KHN Morning Briefing

Summaries of health policy coverage from major news organizations

Many Washington State Hospitals Skimp on Required Charity Care

"As the recession has cost more people their jobs and their health insurance, local hospitals have seen more patients show up with no way to pay," reports KUOW, a Washington State public radio station. "Hospitals in Washington are required to provide free care to anyone living below the poverty line, if they ask for it. But some hospitals give more freely than others." 

Leonard Bass, who was homeless five years ago, regularly visits a clinic operated by Haborview Medical Center for diabetes treatment and is one such patient. "Harborview (a county-owned hospital) provides far more health care to the poor and uninsured than any other hospital in the state," and patients like Bass believe the center is their only choice for care.

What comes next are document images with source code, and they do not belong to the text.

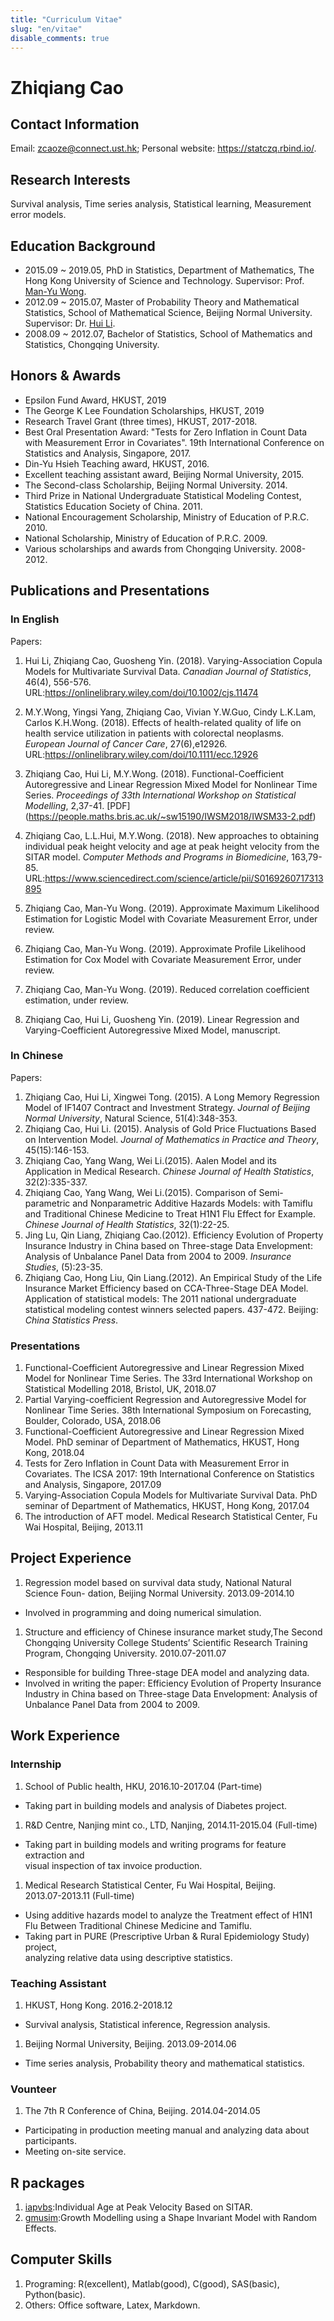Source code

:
 ```yaml
---
title: "Curriculum Vitae"
slug: "en/vitae"
disable_comments: true
---
```


# Zhiqiang Cao

## Contact Information

<p>
<!--
Address: G/F,57i,Tseng Lanshue Village, Sai Kung, New Territories. 
-->
</p>

Email: zcaoze@connect.ust.hk; Personal website: <https://statczq.rbind.io/>.


## Research Interests

Survival analysis, Time series analysis, Statistical learning, Measurement error models.

## Education Background

- 2015.09 ~ 2019.05, PhD in Statistics, Department of Mathematics, The Hong Kong University of Science and Technology.
Supervisor: Prof. [Man-Yu Wong](http://www.math.ust.hk/people/faculty/profile/mamywong/).
- 2012.09 ~ 2015.07, Master of Probability Theory and Mathematical Statistics, School of Mathematical Science, Beijing Normal University.
Supervisor: Dr. [Hui Li](http://stat.bnu.edu.cn/zwjl/134698.html).
- 2008.09 ~ 2012.07, Bachelor of Statistics, School of Mathematics and Statistics, Chongqing University.

## Honors & Awards
- Epsilon Fund Award, HKUST, 2019
- The George K Lee Foundation Scholarships, HKUST, 2019
- Research Travel Grant (three times), HKUST, 2017-2018.
- Best Oral Presentation Award: "Tests for Zero Inflation in Count Data with Measurement Error in Covariates". 19th International Conference on Statistics and Analysis, Singapore, 2017.
- Din-Yu Hsieh Teaching award, HKUST, 2016. 
- Excellent teaching assistant award, Beijing Normal University, 2015. 
- The Second-class Scholarship, Beijing Normal University. 2014. 
- Third Prize in National Undergraduate Statistical Modeling Contest, Statistics Education Society of China. 2011. 
- National Encouragement Scholarship, Ministry of Education of P.R.C. 2010. 
- National Scholarship, Ministry of Education of P.R.C. 2009. 
- Various scholarships and awards from Chongqing University. 2008-2012.

## Publications and Presentations

### In English

Papers:

1. Hui Li, Zhiqiang Cao, Guosheng Yin. (2018). Varying-Association Copula Models for Multivariate Survival Data. _Canadian Journal of Statistics_, 46(4), 556-576. URL:<https://onlinelibrary.wiley.com/doi/10.1002/cjs.11474>  

1. M.Y.Wong, Yingsi Yang, Zhiqiang Cao, Vivian Y.W.Guo, Cindy L.K.Lam, Carlos K.H.Wong. (2018). Effects of health-related quality of life on health service utilization in patients with colorectal neoplasms. _European Journal of Cancer Care_, 27(6),e12926. URL:<https://onlinelibrary.wiley.com/doi/10.1111/ecc.12926>

1. Zhiqiang Cao, Hui Li, M.Y.Wong. (2018). Functional-Coefficient Autoregressive and Linear Regression Mixed Model for Nonlinear Time Series. _Proceedings of 33th International Workshop on Statistical Modelling_, 2,37-41. [PDF] (https://people.maths.bris.ac.uk/~sw15190/IWSM2018/IWSM33-2.pdf)

1. Zhiqiang Cao, L.L.Hui, M.Y.Wong. (2018). New approaches to obtaining individual peak height velocity and age at peak height velocity from the SITAR model. _Computer Methods and Programs in Biomedicine_, 163,79-85. URL:<https://www.sciencedirect.com/science/article/pii/S0169260717313895>

1. Zhiqiang Cao, Man-Yu Wong. (2019). Approximate Maximum Likelihood Estimation for Logistic Model with Covariate Measurement Error, under review.

1. Zhiqiang Cao, Man-Yu Wong. (2019). Approximate Profile Likelihood Estimation for Cox Model with Covariate Measurement Error, under review.

1. Zhiqiang Cao, Man-Yu Wong. (2019). Reduced correlation coefficient estimation, under review.

1. Zhiqiang Cao, Hui Li, Guosheng Yin. (2019). Linear Regression and Varying-Coefficient Autoregressive Mixed Model, manuscript.

### In Chinese

Papers:

1. Zhiqiang Cao, Hui Li, Xingwei Tong. (2015). A Long Memory Regression Model of IF1407 Contract and Investment Strategy. _Journal of Beijing Normal University_, Natural Science, 51(4):348-353.
1. Zhiqiang Cao, Hui Li. (2015). Analysis of Gold Price Fluctuations Based on Intervention Model. _Journal of Mathematics in Practice and Theory_, 45(15):146-153.
1. Zhiqiang Cao, Yang Wang, Wei Li.(2015). Aalen Model and its Application in Medical Research. _Chinese Journal of Health Statistics_, 32(2):335-337.
1. Zhiqiang Cao, Yang Wang, Wei Li.(2015). Comparison of Semi-parametric and Nonparametric Additive Hazards Models: with Tamiflu and Traditional Chinese Medicine to Treat H1N1 Flu Effect for Example. _Chinese Journal of Health Statistics_, 32(1):22-25.
1. Jing Lu, Qin Liang, Zhiqiang Cao.(2012). Efficiency Evolution of Property Insurance Industry in China based on Three-stage Data Envelopment: Analysis of Unbalance Panel Data from 2004 to 2009. _Insurance Studies_, (5):23-35.
1. Zhiqiang Cao, Hong Liu, Qin Liang.(2012). An Empirical Study of the Life Insurance Market Efficiency based on CCA-Three-Stage DEA Model. Application of statistical models: The 2011 national undergraduate statistical modeling contest winners selected papers. 437-472. Beijing: _China Statistics Press_.


### Presentations
1. Functional-Coefficient Autoregressive and Linear Regression Mixed Model for Nonlinear Time Series. The 33rd International Workshop on Statistical Modelling 2018, Bristol, UK, 2018.07
1. Partial Varying-coefficient Regression and Autoregressive Model for Nonlinear Time Series. 38th International Symposium on Forecasting, Boulder, Colorado, USA, 2018.06
1. Functional-Coefficient Autoregressive and Linear Regression Mixed Model. PhD seminar of Department of Mathematics, HKUST, Hong Kong, 2018.04
1. Tests for Zero Inflation in Count Data with Measurement Error in Covariates. The ICSA 2017: 19th International Conference on Statistics and Analysis, Singapore, 2017.09
1. Varying-Association Copula Models for Multivariate Survival Data. PhD seminar of Department of Mathematics, HKUST, Hong Kong, 2017.04
1. The introduction of AFT model. Medical Research Statistical Center, Fu Wai Hospital, Beijing, 2013.11

## Project Experience
1. Regression model based on survival data study, National Natural Science Foun- dation, Beijing Normal University. 2013.09-2014.10
 - Involved in programming and doing numerical simulation.
1. Structure and efficiency of Chinese insurance market study,The Second Chongqing University College Students’ Scientific Research Training Program, Chongqing University. 2010.07-2011.07
 - Responsible for building Three-stage DEA model and analyzing data.
 - Involved in writing the paper: Efficiency Evolution of Property Insurance Industry in China based on Three-stage Data Envelopment: Analysis of Unbalance Panel Data from 2004 to 2009.

## Work Experience

### Internship

1. School of Public health, HKU, 2016.10-2017.04 (Part-time)
 - Taking part in building models and analysis of Diabetes project. 
1. R&D Centre, Nanjing mint co., LTD, Nanjing, 2014.11-2015.04 (Full-time)
 - Taking part in building models and writing programs for feature extraction and    
   visual inspection of tax invoice production.
1. Medical Research Statistical Center, Fu Wai Hospital, Beijing.    
   2013.07-2013.11 (Full-time)
 - Using additive hazards model to analyze the Treatment effect of H1N1 Flu Between
   Traditional Chinese Medicine and Tamiflu.
 - Taking part in PURE (Prescriptive Urban & Rural Epidemiology Study) project,    
  analyzing relative data using descriptive statistics.

### Teaching Assistant

1. HKUST, Hong Kong. 2016.2-2018.12
 - Survival analysis, Statistical inference, Regression analysis.
1. Beijing Normal University, Beijing. 2013.09-2014.06
 - Time series analysis, Probability theory and mathematical statistics.

### Vounteer

1. The 7th R Conference of China, Beijing. 2014.04-2014.05
 - Participating in production meeting manual and analyzing data about participants.
 - Meeting on-site service.
 
## R packages
1. [iapvbs](https://github.com/Zhiqiangcao/iapvbs):Individual Age at Peak Velocity Based on SITAR.
1. [gmusim](https://github.com/Zhiqiangcao/gmusim):Growth Modelling using a Shape Invariant Model with Random Effects.

## Computer Skills

1. Programing: R(excellent), Matlab(good), C(good), SAS(basic), Python(basic). 
1. Others: Office software, Latex, Markdown.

However, all nonprofit hospitals in the state face the same requirement for providing treatment to people in Bass' financial situations. He is unemployed, uninsured, and living in poverty. But, in the Pudget Sound region, there are only three hospitals that provide more than 2 percent of their care to the poor. Ken Berger, of Charity Navigator, a group that rates nonprofit performance, said "The average nonprofit hospital in many parts of the country, the amount of charity care they (provide) is abysmal, it's like 2.5 percent, and you're considered the best in your class" (Ryan, 7/10).